80 kHz Mid-Infrared Spectrometer
The drive current of a mid-infrared laser at 3329 nm is modulated in amplitude at 1 kHz and the ultra-fast 80 kHz edition of the NLIR 2.0 – 5.0 µm mid-IR spectrometer measures the laser spectrum with a temporal resolution of 12.5 µs. When the drive current is modulated, the amplitude and center frequency of the laser changes, and these characteristics are clearly visible in the data shown in the figure. Measurement done by Marc-Simon Bahr at HAW Hamburg, Department of Information and Electrical Engineering.
kHz-Rate Optical Coherence Tomography
Optical coherence tomography is a well-known in-depth imaging technique in the near infrared that, however, has numerous advantages in the mid-infrared region. The NLIR upconversion technology is used to realize kHz line-rate spectroscopy that enables live mid-infrared OCT monitoring.
40 kHz Single Pulse Measurement
Single pulses from a super-continuum light source with a bandwidth of approx. 3.5 µm – 4.2 µm and a repetition rate of 40 kHz of 2 ns pulses were measured with 80 kHz full-spectrum readout rate. In the figure, (a) shows raw data of 12 ms data acquisition, (b) shows a zoom where every other readout is empty as expected from 40 kHz rep-rate and 80 kHz sampling, (c) shows 10 raw consecutive spectra.
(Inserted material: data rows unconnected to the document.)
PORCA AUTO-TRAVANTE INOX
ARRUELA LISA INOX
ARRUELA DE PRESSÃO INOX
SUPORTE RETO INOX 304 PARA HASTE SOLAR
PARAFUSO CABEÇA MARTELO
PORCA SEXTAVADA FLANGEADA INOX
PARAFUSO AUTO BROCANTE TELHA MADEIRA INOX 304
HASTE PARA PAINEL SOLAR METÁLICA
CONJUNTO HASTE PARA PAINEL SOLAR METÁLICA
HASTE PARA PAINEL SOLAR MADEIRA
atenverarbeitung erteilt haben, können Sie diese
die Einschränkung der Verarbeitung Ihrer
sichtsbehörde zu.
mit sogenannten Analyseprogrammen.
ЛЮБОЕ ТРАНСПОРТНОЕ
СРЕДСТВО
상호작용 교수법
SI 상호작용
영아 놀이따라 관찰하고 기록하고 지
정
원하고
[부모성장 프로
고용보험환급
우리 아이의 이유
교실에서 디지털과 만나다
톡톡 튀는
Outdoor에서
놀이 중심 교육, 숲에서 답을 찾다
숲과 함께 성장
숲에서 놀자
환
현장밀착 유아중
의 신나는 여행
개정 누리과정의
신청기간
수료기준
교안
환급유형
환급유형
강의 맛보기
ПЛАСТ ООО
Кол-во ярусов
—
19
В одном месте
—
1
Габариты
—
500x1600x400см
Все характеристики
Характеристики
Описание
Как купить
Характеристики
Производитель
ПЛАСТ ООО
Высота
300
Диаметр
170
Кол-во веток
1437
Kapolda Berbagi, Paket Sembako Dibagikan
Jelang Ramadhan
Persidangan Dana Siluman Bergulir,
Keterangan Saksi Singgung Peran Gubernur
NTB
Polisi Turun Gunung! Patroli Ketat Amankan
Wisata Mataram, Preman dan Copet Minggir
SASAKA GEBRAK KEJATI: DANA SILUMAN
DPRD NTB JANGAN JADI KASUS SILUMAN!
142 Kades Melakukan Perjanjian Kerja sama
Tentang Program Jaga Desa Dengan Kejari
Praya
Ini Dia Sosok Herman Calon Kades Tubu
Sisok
The fluctuations in the spectra is by far dominated by noise from the light source.
Based on this measurement, the S2050-130k mid-IR spectrometer is capable of characterizing fast modulations of infrared lasers and other dynamic events.
Plastic Transmission
Computer algorithms can certainly tolerate a much shorter exposure time, and thus a faster acquisition, in the context of plastic recognition or thickness analysis.
Fiber Reflection Probe
A fiber reflection probe is a single-bounce attenuated total reflection (ATR) crystal that has fiber-coupled input and output. In this measurement, light from a 30W globar was coupled to the input fiber, and the output fiber was connected to the S2050-400 spectrometer. By first taking a reference with the ATR probe in air, the probe was subsequently inserted into water, propane-2-ol, and sunflower oil, respectively, producing these absorption plots. The measurements were single-shot at an exposure time of 100 ms, and a 4-pixel wide Gauss filter was scanned through the data for smoothing.